The user terminal <NUM> receives the terminal signal and indicates the tension level in the relevant twine tension measurement assembly to the operator in any suitable manner, for example by way of a visual signal and/or an audible signal. The visual signal may, by way of example, take the form of an icon or series of icons displayed on the user terminal <NUM>. The audible signal may, by way of example, take the form of a tone or spoken message issuing from the user terminal <NUM>.

The user terminal <NUM> will indicate an elevated tension condition using different visual signals and/or different audible signals.

If the tension is sufficiently elevated to cause the strand of twine <NUM> to be cut, and as a result the tension is released in the twine tension measurement assembly, the guide element <NUM> will return to its initial position under the action of the spring <NUM>.

In a preferred embodiment, once the strand of twine <NUM> has been cut, the electronic control unit <NUM> on receipt of a potentiometer signal corresponding to a cut off condition (for example very high tension followed by no tension) may optionally also generate a signal to cause the operation of the baler <NUM> to cease (step <NUM>). For example a signal may be sent to disengage a clutch <NUM> located between the PTO <NUM> and the reciprocating plunger <NUM> thereby preventing further bale formation. A suitable signal may also be sent to the user terminal to alert the operator to this action being taken.

Only one strand of twine <NUM> is shown in <FIG>. In practice several strands of twine may extend through the twine control assembly, each stand passing through a respective aperture and around a respective elongate element as described above. Each elongate element may be adapted to pivot independently of the others.

It will be appreciated that in this embodiment, the signals to the operator from the user terminal will reflect the tension levels in a set of strands of twine and that one of the set of strands of twine has been cut without identifying the strand of twine that has been cut.

Alternatively the elongate elements may be coupled together as a set. In this case, the highest tensioned strand will cause the set of elongate elements to move together against the guide element. The individual cable releases will be released together when the guide element is rotated to a position in which the stops of the elongate elements are displaced within the guide tracks <NUM> to cause cutting of the strands of twine. As before the signals to the operator will reflect the tension levels in a set of strands of twine and that a set of strands of twine have been cut.

In a second embodiment of the present invention shown in <FIG>, the pivotable elongate elements <NUM> are provided at a second end with a third pulley <NUM>. The third pulley <NUM> need not be rotatable and is mounted between the side elements <NUM>,<NUM> of each pivotable elongate element <NUM>. Further stops <NUM>,<NUM> may be provided.
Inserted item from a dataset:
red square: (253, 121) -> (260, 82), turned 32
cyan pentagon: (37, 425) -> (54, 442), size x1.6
Each further stop <NUM>,<NUM> is preferably generally cylindrical in shape. The further stops <NUM>,<NUM> and the third pulley <NUM> may conveniently be mounted on a common axle.
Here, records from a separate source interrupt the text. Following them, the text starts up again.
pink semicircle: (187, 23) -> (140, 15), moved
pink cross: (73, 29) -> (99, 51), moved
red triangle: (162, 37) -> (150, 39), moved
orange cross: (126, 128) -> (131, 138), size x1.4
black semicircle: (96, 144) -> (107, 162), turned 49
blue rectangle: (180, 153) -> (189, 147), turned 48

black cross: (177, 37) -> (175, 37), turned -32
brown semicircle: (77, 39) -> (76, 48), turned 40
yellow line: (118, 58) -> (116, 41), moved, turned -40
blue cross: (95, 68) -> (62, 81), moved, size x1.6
In some circumstances a strand of twine comprises first and second portions of twine joined by a knot, for example when twine from sequential twine bales are joined. Sometimes the size of the knot will cause problems in the knotter mechanism. It is an advantage of this second embodiment that it prevents such knots from reaching the knotter mechanism.

Claim 1:
A baler twine tension measurement assembly (<NUM>) comprising a displacement detector (<NUM>) and elements defining a first twine path, the first twine path extending between a first location and a second location angularly displaceable with respect to the first location, the displacement detector being operable to generate a signal indicative of the angular displacement of the second location with respect to the first location characterised in that the first location comprises a first pulley (<NUM>) located at a first end of an elongate element (<NUM>) and the second location comprises a second pulley (<NUM>) located on the elongate element (<NUM>), spaced from the first pulley (<NUM>).